Return To Las Vegas – Fly Southwest Airlines 

Over the past several weeks, I’ve seen several news articles indicating that Southwest Airlines may win national market share as we get through and past the effects of COVID-19. (Also, as we return to Las Vegas and Fly Southwest Airlines.)

Southwest Airlines Will Win Market Share

To some extent, I disagree with those articles. Saying that they “may” win market share is unnecessarily pessimistic regarding the airline’s prospects. As far as I’m concerned, Southwest absolutely will win market share, and it could be substantial. The industry will be smaller, but more of it will belong to the LUV airline.

For those of you who are not familiar with Southwest, it is a low-cost carrier based in Dallas. Unlike traditional major carriers, which operate by connecting passengers through their “hubs,” Southwest flies mainly from point A to point B, meaning that it doesn’t have planes sitting on the ground waiting for connecting passengers. With fast turn times at the gate, aided by a lack of seat assignments, the carrier simply operates more efficiently than its competition.

Do you give up anything with Southwest? Sure. There’s no first-class, no seat assignments and no meals. But there are also no annoying fees, such as ticket change fees or baggage fees. It’s an extraordinarily simple model.

Southwest Companion Pass
Image Credit: SWA | Southwest Shark Week Themed Boeing 737 Aircraft

We’ve Seen This Game Before

In the first quarter of 2001, low-cost carriers represented about 12% of the domestic airline industry. Then, 9/11 happened, demand fell off a cliff and the high-cost carriers (everybody else) could not keep up. Both US Airways and United, who had been trying to merge, filed Chapter 11, while Minnesota-based sun Country filed Chapter 7 (liquidation).

But, more importantly, everyone else was forced to pull back capacity. Routes that had been secondary but occasionally profitable began to bleed red ink, leading to an endless basket of opportunities for low-cost carriers with solid balance sheets like Southwest (including big moves into Las Vegas and Phoenix). By the first quarter of 2003, low-cost carriers (primarily Southwest) had over 18% of domestic market share.*

In fact, virtually every downturn has been good for Southwest. Inevitably, a carrier with higher costs pulls back or goes bankrupt, leaving more room for the airlines that can make profits at lower fares.

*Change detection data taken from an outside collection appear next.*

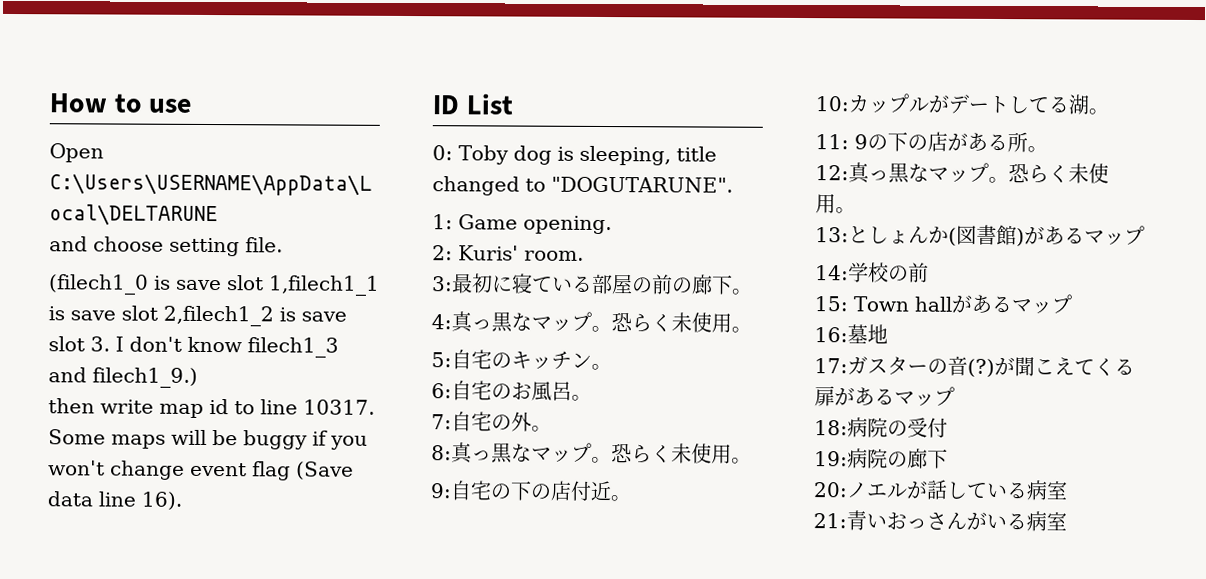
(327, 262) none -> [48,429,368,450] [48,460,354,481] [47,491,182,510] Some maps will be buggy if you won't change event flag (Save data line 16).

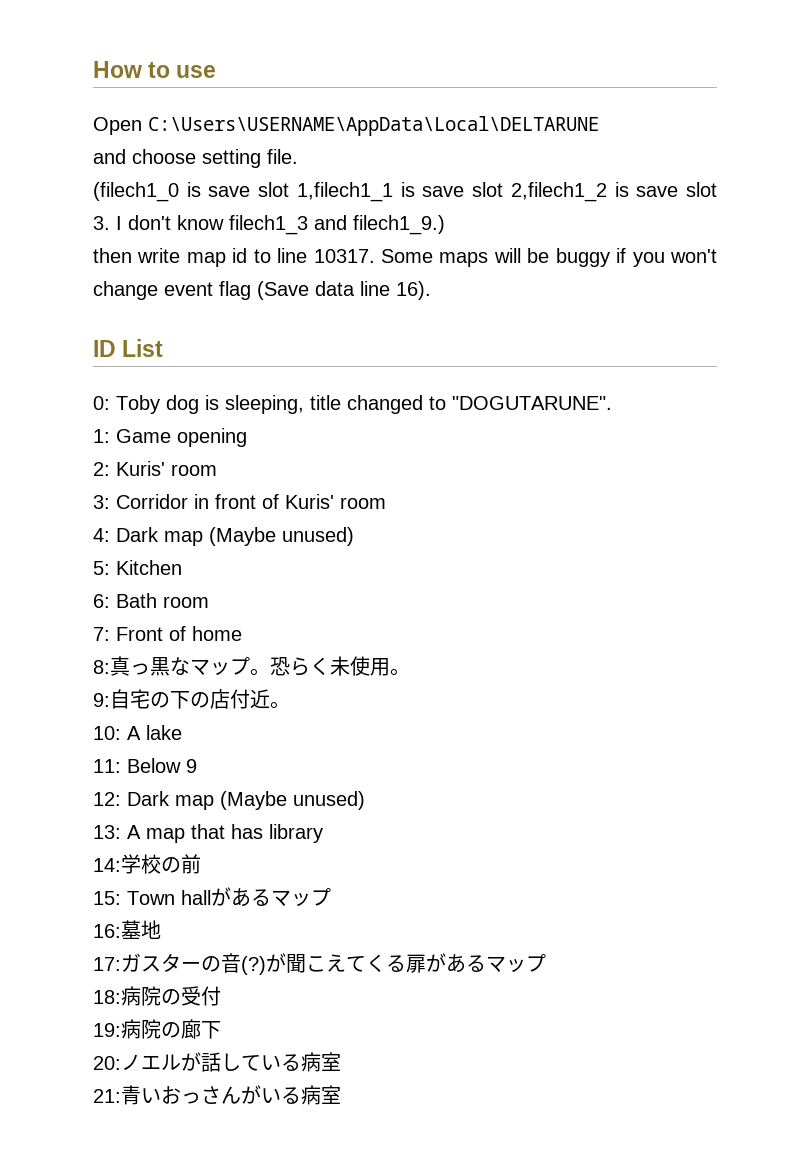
[523,215,612,235] opening. -> [177,428,247,447] opening
[524,250,584,261] room. -> [171,464,217,476] room
[451,273,753,295] [431,311,752,333] [431,349,612,371] [431,380,592,401] [431,411,552,432] 最初に寝ている部屋の前の廊下。 // 4:真っ黒なマップ。恐らく未使用。 // 5:自宅のキッチン。 // 6:自宅のお風呂。 // 7:自宅の外。 -> [116,494,386,509] [93,527,354,546] [93,560,182,575] [93,593,209,608] [93,626,242,641] Corridor in front of Kuris' room // 4: Dark map (Maybe unused) // 5: Kitchen // 6: Bath room // 7: Front of home
[848,93,1109,115] カップルがデートしてる湖。 -> [127,725,182,740] A lake
(849, 142) none -> [127,758,181,773] Below
[867,131,1048,153] [815,162,1109,184] [815,194,856,214] [815,224,1145,247] の下の店がある所。 // 12:真っ黒なマップ。恐らく未使用。 // 13:としょんか(図書館)があるマップ -> [93,791,365,810] [93,824,323,843] // 12: Dark map (Maybe unused) // 13: A map that has library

That’s particularly applicable to leisure destinations, which can’t command the same ticket premiums that business routes do. Las Vegas is either at or near the top of the list. I doubt that any carriers will pull out of Sin City entirely, but they’ll probably cut back frequencies on marginal routes, leaving openings for competitors who can survive with lower ticket prices.

Is It Different This Time?

Of course, it is. No two downturns are the same, and this one comes with an added twist: People aren’t avoiding planes because they can’t afford to fly. They’re avoiding travel because they’re afraid of catching a disease. In other words, you couldn’t get most people on a plane if the tickets were free. In its most recent quarterly conference call, Southwest indicated that its capacity for May would be down 60-70%. That’s better than the major carriers, who are down anywhere from 70-90%, but they’re hardly taking a victory lap.

The industry has changed over the past ten years. For instance, it’s only been in the last decade or so that the ultra-low-cost carriers like Spirit and Frontier have taken off. These airlines price their tickets even below Southwest and make their money on fees.

The ULCCs face a different battle, though. While Southwest typically tries to open new routes from underserved cities, the deep discounters compete directly against the major carriers, scooping up the overflow passengers that the majors don’t want. But in an environment where there are no excess passengers, the majors will be happy to get the bargain hunters, leaving, well, nobody for the ULCCs.

In 2000 – There Were Six Major Carriers

Issue #2: In 2000, there were six major carriers (American, United, US Airways, Continental, Northwest and Delta) that competed against Southwest. That number has been halved, as three of the former were merged into the other three. Theoretically, that should be good for Southwest.

The problem is, if something were to happen to one of the Big Three, the US airline industry would be in major trouble. Once the world recovered, there would not be nearly enough capacity for the market, meaning that prices would skyrocket and cargo belly space would disappear. Oddly, too little capacity can be almost as bad for the economy as too little demand.

Southwest Airlines Credit Cards
Photo by Miguel Ángel Sanz on Unsplash

And What Hasn’t Changed
Return to Vegas Fly Southwest Airlines

With its investment-grade balance sheet, Southwest has the strongest financial position in the industry. But the longer that the effects of COVID-19 go on and the more damage they cause, the better it will be for Southwest in the long term.

Leisure markets are going to be the first ones that the major carriers desert, and Southwest will be happy to cover what’s left.